=== Records to process ===
------------------------------------------------------------

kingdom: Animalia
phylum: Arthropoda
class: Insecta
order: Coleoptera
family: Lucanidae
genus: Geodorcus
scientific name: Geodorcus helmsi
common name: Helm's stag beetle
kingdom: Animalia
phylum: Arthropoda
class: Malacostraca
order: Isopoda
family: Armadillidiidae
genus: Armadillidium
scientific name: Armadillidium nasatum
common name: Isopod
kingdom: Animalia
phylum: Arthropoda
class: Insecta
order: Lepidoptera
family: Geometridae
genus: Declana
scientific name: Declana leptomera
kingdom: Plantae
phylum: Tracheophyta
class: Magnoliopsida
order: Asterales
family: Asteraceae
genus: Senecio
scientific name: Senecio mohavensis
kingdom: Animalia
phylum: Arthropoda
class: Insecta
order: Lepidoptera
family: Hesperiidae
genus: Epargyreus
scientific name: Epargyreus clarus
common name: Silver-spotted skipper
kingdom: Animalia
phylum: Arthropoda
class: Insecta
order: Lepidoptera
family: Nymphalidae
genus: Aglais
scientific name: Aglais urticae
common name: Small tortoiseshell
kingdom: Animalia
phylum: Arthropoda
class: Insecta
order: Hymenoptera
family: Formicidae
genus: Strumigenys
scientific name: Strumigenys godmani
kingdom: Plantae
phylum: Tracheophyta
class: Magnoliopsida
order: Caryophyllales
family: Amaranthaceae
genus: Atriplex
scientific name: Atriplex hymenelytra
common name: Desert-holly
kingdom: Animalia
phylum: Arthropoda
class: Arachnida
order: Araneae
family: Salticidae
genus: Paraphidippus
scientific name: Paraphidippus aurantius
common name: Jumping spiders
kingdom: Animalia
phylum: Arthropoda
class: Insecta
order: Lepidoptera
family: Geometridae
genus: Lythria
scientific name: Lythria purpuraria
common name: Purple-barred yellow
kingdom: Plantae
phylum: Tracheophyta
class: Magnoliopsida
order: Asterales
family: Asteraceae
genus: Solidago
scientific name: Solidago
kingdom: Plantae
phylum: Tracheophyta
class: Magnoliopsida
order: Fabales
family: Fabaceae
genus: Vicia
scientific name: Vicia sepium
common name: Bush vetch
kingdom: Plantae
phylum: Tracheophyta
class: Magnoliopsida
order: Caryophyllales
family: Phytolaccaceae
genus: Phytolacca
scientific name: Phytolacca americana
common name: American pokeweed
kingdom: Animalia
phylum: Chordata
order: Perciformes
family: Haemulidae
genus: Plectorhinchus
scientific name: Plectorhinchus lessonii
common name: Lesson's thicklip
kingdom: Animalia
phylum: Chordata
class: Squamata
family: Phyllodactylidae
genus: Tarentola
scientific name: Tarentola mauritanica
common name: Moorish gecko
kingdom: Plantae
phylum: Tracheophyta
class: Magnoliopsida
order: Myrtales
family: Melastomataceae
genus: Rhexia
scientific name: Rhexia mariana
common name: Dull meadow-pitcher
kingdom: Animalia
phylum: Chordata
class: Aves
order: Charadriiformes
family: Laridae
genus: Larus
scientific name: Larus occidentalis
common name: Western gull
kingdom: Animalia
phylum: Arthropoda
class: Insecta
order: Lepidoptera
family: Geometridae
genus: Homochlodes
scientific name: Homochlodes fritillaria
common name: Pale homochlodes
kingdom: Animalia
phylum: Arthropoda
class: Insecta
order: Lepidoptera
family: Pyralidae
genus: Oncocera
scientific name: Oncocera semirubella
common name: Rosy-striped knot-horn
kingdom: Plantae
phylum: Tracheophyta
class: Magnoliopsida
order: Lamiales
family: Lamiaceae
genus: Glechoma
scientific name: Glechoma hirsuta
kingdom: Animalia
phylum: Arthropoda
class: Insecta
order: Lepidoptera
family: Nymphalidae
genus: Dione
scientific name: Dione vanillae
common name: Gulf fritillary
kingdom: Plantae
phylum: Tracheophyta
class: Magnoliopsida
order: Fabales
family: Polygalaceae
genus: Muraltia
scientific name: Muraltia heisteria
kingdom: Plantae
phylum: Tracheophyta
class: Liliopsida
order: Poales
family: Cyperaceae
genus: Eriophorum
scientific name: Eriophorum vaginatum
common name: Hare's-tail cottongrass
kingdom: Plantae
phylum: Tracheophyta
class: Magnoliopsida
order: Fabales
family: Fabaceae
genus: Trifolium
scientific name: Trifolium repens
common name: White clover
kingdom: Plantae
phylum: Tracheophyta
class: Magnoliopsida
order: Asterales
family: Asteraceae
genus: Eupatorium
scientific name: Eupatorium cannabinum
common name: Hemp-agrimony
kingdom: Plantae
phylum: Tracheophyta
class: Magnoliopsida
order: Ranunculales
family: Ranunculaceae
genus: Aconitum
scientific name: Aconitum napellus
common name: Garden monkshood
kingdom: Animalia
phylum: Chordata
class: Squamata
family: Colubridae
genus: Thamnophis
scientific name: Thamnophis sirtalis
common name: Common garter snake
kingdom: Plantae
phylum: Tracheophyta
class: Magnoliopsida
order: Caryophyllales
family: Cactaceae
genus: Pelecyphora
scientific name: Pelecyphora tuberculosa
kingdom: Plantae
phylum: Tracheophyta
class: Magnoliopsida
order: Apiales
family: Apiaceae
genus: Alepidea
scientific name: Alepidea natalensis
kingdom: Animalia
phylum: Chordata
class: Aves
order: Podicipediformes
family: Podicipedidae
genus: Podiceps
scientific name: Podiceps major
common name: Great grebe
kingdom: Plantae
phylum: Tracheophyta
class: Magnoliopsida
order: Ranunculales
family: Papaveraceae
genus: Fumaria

------------------------------------------------------------

=== Requirements ===
Rewrite all of the lines above, changing each "common name" to "vernacular name" and leaving everything else as it is.

=== Solution ===
kingdom: Animalia
phylum: Arthropoda
class: Insecta
order: Coleoptera
family: Lucanidae
genus: Geodorcus
scientific name: Geodorcus helmsi
vernacular name: Helm's stag beetle
kingdom: Animalia
phylum: Arthropoda
class: Malacostraca
order: Isopoda
family: Armadillidiidae
genus: Armadillidium
scientific name: Armadillidium nasatum
vernacular name: Isopod
kingdom: Animalia
phylum: Arthropoda
class: Insecta
order: Lepidoptera
family: Geometridae
genus: Declana
scientific name: Declana leptomera
kingdom: Plantae
phylum: Tracheophyta
class: Magnoliopsida
order: Asterales
family: Asteraceae
genus: Senecio
scientific name: Senecio mohavensis
kingdom: Animalia
phylum: Arthropoda
class: Insecta
order: Lepidoptera
family: Hesperiidae
genus: Epargyreus
scientific name: Epargyreus clarus
vernacular name: Silver-spotted skipper
kingdom: Animalia
phylum: Arthropoda
class: Insecta
order: Lepidoptera
family: Nymphalidae
genus: Aglais
scientific name: Aglais urticae
vernacular name: Small tortoiseshell
kingdom: Animalia
phylum: Arthropoda
class: Insecta
order: Hymenoptera
family: Formicidae
genus: Strumigenys
scientific name: Strumigenys godmani
kingdom: Plantae
phylum: Tracheophyta
class: Magnoliopsida
order: Caryophyllales
family: Amaranthaceae
genus: Atriplex
scientific name: Atriplex hymenelytra
vernacular name: Desert-holly
kingdom: Animalia
phylum: Arthropoda
class: Arachnida
order: Araneae
family: Salticidae
genus: Paraphidippus
scientific name: Paraphidippus aurantius
vernacular name: Jumping spiders
kingdom: Animalia
phylum: Arthropoda
class: Insecta
order: Lepidoptera
family: Geometridae
genus: Lythria
scientific name: Lythria purpuraria
vernacular name: Purple-barred yellow
kingdom: Plantae
phylum: Tracheophyta
class: Magnoliopsida
order: Asterales
family: Asteraceae
genus: Solidago
scientific name: Solidago
kingdom: Plantae
phylum: Tracheophyta
class: Magnoliopsida
order: Fabales
family: Fabaceae
genus: Vicia
scientific name: Vicia sepium
vernacular name: Bush vetch
kingdom: Plantae
phylum: Tracheophyta
class: Magnoliopsida
order: Caryophyllales
family: Phytolaccaceae
genus: Phytolacca
scientific name: Phytolacca americana
vernacular name: American pokeweed
kingdom: Animalia
phylum: Chordata
order: Perciformes
family: Haemulidae
genus: Plectorhinchus
scientific name: Plectorhinchus lessonii
vernacular name: Lesson's thicklip
kingdom: Animalia
phylum: Chordata
class: Squamata
family: Phyllodactylidae
genus: Tarentola
scientific name: Tarentola mauritanica
vernacular name: Moorish gecko
kingdom: Plantae
phylum: Tracheophyta
class: Magnoliopsida
order: Myrtales
family: Melastomataceae
genus: Rhexia
scientific name: Rhexia mariana
vernacular name: Dull meadow-pitcher
kingdom: Animalia
phylum: Chordata
class: Aves
order: Charadriiformes
family: Laridae
genus: Larus
scientific name: Larus occidentalis
vernacular name: Western gull
kingdom: Animalia
phylum: Arthropoda
class: Insecta
order: Lepidoptera
family: Geometridae
genus: Homochlodes
scientific name: Homochlodes fritillaria
vernacular name: Pale homochlodes
kingdom: Animalia
phylum: Arthropoda
class: Insecta
order: Lepidoptera
family: Pyralidae
genus: Oncocera
scientific name: Oncocera semirubella
vernacular name: Rosy-striped knot-horn
kingdom: Plantae
phylum: Tracheophyta
class: Magnoliopsida
order: Lamiales
family: Lamiaceae
genus: Glechoma
scientific name: Glechoma hirsuta
kingdom: Animalia
phylum: Arthropoda
class: Insecta
order: Lepidoptera
family: Nymphalidae
genus: Dione
scientific name: Dione vanillae
vernacular name: Gulf fritillary
kingdom: Plantae
phylum: Tracheophyta
class: Magnoliopsida
order: Fabales
family: Polygalaceae
genus: Muraltia
scientific name: Muraltia heisteria
kingdom: Plantae
phylum: Tracheophyta
class: Liliopsida
order: Poales
family: Cyperaceae
genus: Eriophorum
scientific name: Eriophorum vaginatum
vernacular name: Hare's-tail cottongrass
kingdom: Plantae
phylum: Tracheophyta
class: Magnoliopsida
order: Fabales
family: Fabaceae
genus: Trifolium
scientific name: Trifolium repens
vernacular name: White clover
kingdom: Plantae
phylum: Tracheophyta
class: Magnoliopsida
order: Asterales
family: Asteraceae
genus: Eupatorium
scientific name: Eupatorium cannabinum
vernacular name: Hemp-agrimony
kingdom: Plantae
phylum: Tracheophyta
class: Magnoliopsida
order: Ranunculales
family: Ranunculaceae
genus: Aconitum
scientific name: Aconitum napellus
vernacular name: Garden monkshood
kingdom: Animalia
phylum: Chordata
class: Squamata
family: Colubridae
genus: Thamnophis
scientific name: Thamnophis sirtalis
vernacular name: Common garter snake
kingdom: Plantae
phylum: Tracheophyta
class: Magnoliopsida
order: Caryophyllales
family: Cactaceae
genus: Pelecyphora
scientific name: Pelecyphora tuberculosa
kingdom: Plantae
phylum: Tracheophyta
class: Magnoliopsida
order: Apiales
family: Apiaceae
genus: Alepidea
scientific name: Alepidea natalensis
kingdom: Animalia
phylum: Chordata
class: Aves
order: Podicipediformes
family: Podicipedidae
genus: Podiceps
scientific name: Podiceps major
vernacular name: Great grebe
kingdom: Plantae
phylum: Tracheophyta
class: Magnoliopsida
order: Ranunculales
family: Papaveraceae
genus: Fumaria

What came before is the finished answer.